La sconfitta con l’Inter è ormai alle spalle e la Dea si prepara ad aprire il suo 2026 alla New Balance Arena con una sfida densa di significati. Non solo per il ritorno di Gasp a Bergamo, ma anche per il valore simbolico del confronto: “Lui ha fatto la storia, deve essere uno stimolo anche per la squadra“.

La vigilia di Atalanta-Roma coincide con un momento di riflessione e rilancio per Raffaele Palladino e la sua squadra. Il 2026 dei nerazzurri si apre infatti con una sfida affascinante e complessa, resa ancora più speciale dal ritorno a Bergamo di Gian Piero Gasperini.

Un incrocio carico di significati, non solo per la storia recente del club, ma anche per il rapporto personale e professionale tra l’attuale tecnico dell’Atalanta e l’allenatore della Roma. Palladino non ha nascosto le emozioni alla vigilia, sottolineando quanto questo confronto rappresenti uno stimolo ulteriore: “Affrontare un mister come lui è abbastanza stimolante. Ci siamo affrontati in questi anni e lo conosco anche da calciatore: lui ha fatto la storia dell’Atalanta così come la società. Deve essere uno stimolo anche per la squadra“.
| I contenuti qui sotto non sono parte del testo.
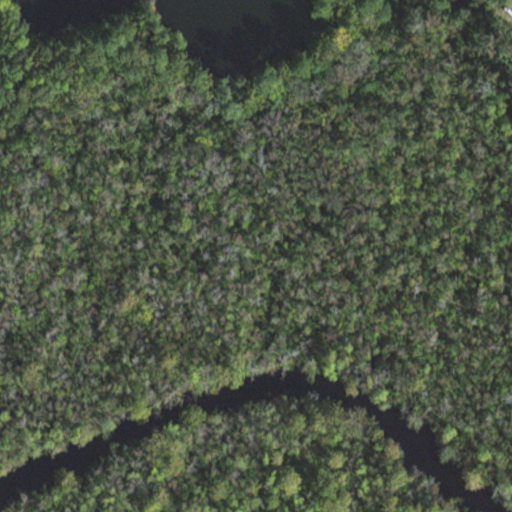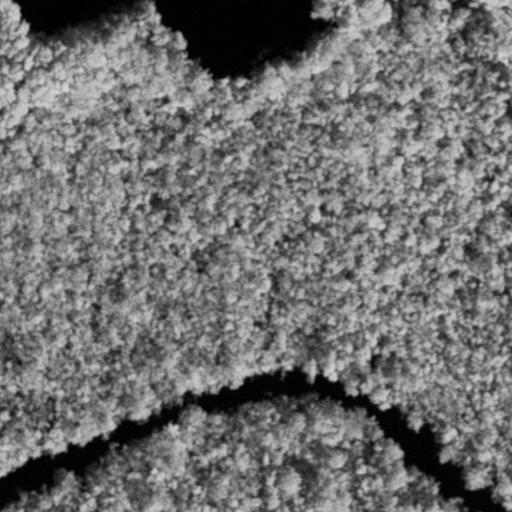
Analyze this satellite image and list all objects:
road: (509, 65)
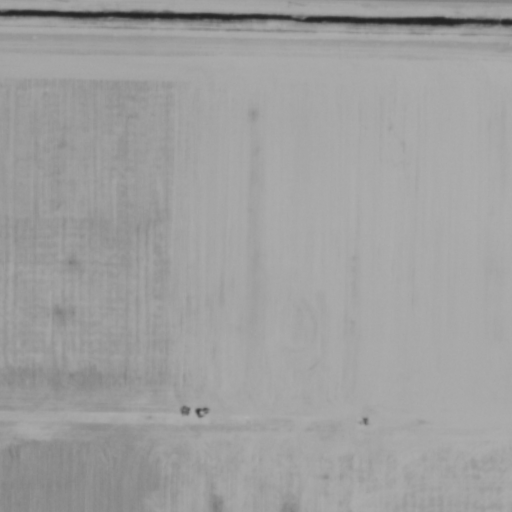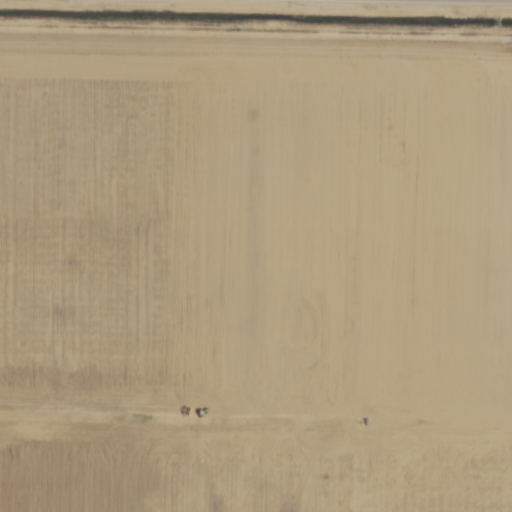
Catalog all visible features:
road: (494, 0)
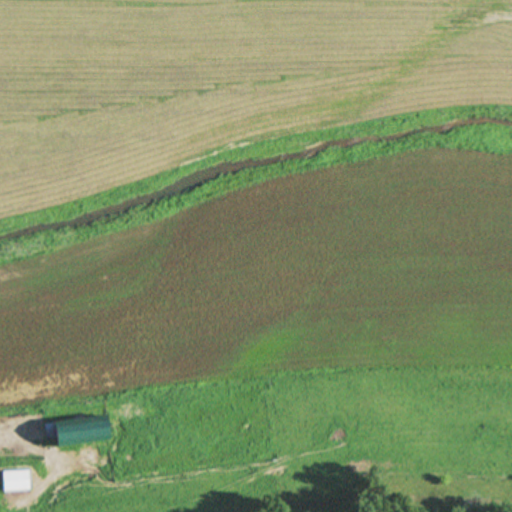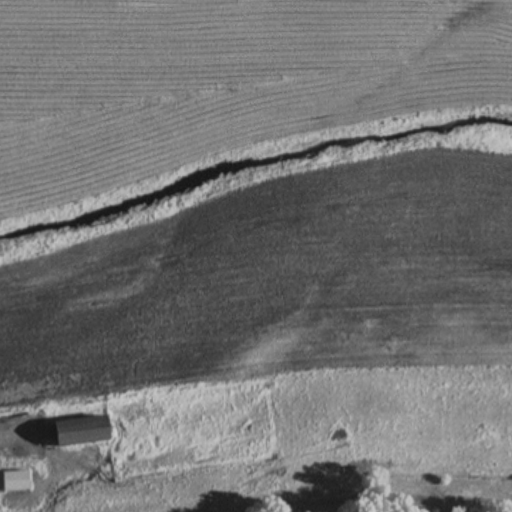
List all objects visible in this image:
building: (78, 430)
building: (14, 479)
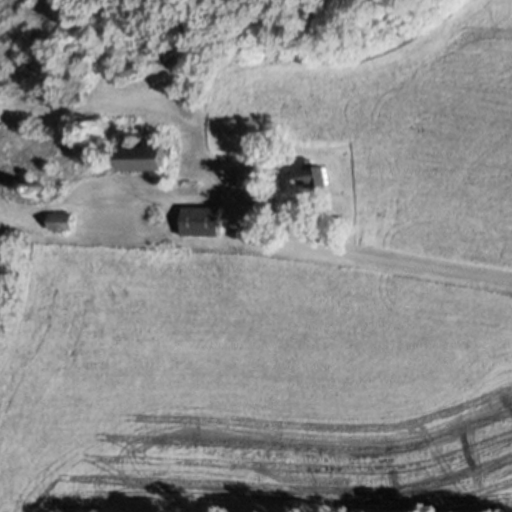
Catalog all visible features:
building: (130, 69)
building: (125, 71)
building: (75, 95)
building: (148, 155)
building: (135, 159)
building: (316, 174)
building: (310, 176)
building: (251, 179)
building: (248, 181)
building: (61, 220)
building: (203, 220)
building: (56, 221)
building: (198, 222)
road: (351, 254)
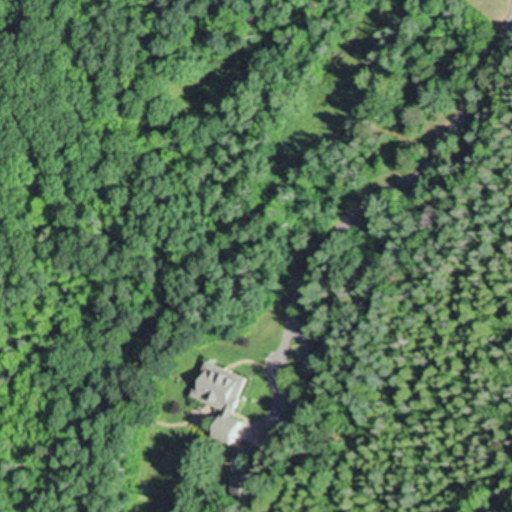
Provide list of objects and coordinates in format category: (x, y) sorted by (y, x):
building: (218, 403)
“Dobbiamo ragionare partita dopo partita e affrontiamo una squadra che sta lottando per posizione alte con un grandissimo allenatore. A noi ci mancano punti di questo tipo, e domani vogliamo regalare una grande prestazione“.

Il peso del risultato è evidente, soprattutto alla luce di quanto mostrato nell’ultimo impegno contro l’Inter. Una gara che ha lasciato sensazioni contrastanti, ma anche maggiore consapevolezza: “Certamente ci servirebbe una vittoria. Noi contro l’Inter abbiamo giocato bene nel secondo tempo dove però sono venuti a mancare gli ultimi dettagli. Arriviamo con grande consapevolezza dei nostri mezzi“.

I precedenti tra Atalanta e Roma
I precedenti tra Atalanta e RomaFlashscore

Difesa a quattro "una soluzione anche a gara in corso"

Dal punto di vista tattico, Palladino non chiude a nuove soluzioni e apre alla possibilità di un assetto diverso, anche a gara in corso: ” Ho dei calciatori che possono giocare con la difesa a quattro, e sicuramente è una soluzione anche a gara in corso“.

Inevitabile poi un passaggio su Giorgio Scalvini, alle prese con un percorso di recupero non semplice dopo diversi stop fisici: “Sta recuperando dopo diversi infortuni, ma è ovvio che per farlo ritornare al 100% serve che giochi. Poi è chiaro che ho fatto determinate scelte, ma sono sicuro che Giorgio riuscirà a sfruttare al meglio le sue occasioni“.

Infine, uno sguardo più ampio su un periodo sempre delicato come quello che intreccia partite e mercato: “Secondo me bisogna ridurla la finestra di mercato. Capisco anche il comportamento di certi giocatori, ma ho visto un gruppo compatto e sempre concentrato: tutti vogliono giocare. Chi mi da tanto negli allenamenti do altrettanto, sono molto meritocratico da questo punto di vista“.

Capitolo Samardzic, talento che l’allenatore vorrebbe valorizzare sempre di più: “L’ho fatto giocare a gara in corso e per me è un giocatore importante per l’Atalanta: ha qualità, dribbling, tiro e un grande talento. Vorrei vederlo dall’inizio, ma sono sicuro che presto capiterà, ma sta dando comunque tutto“.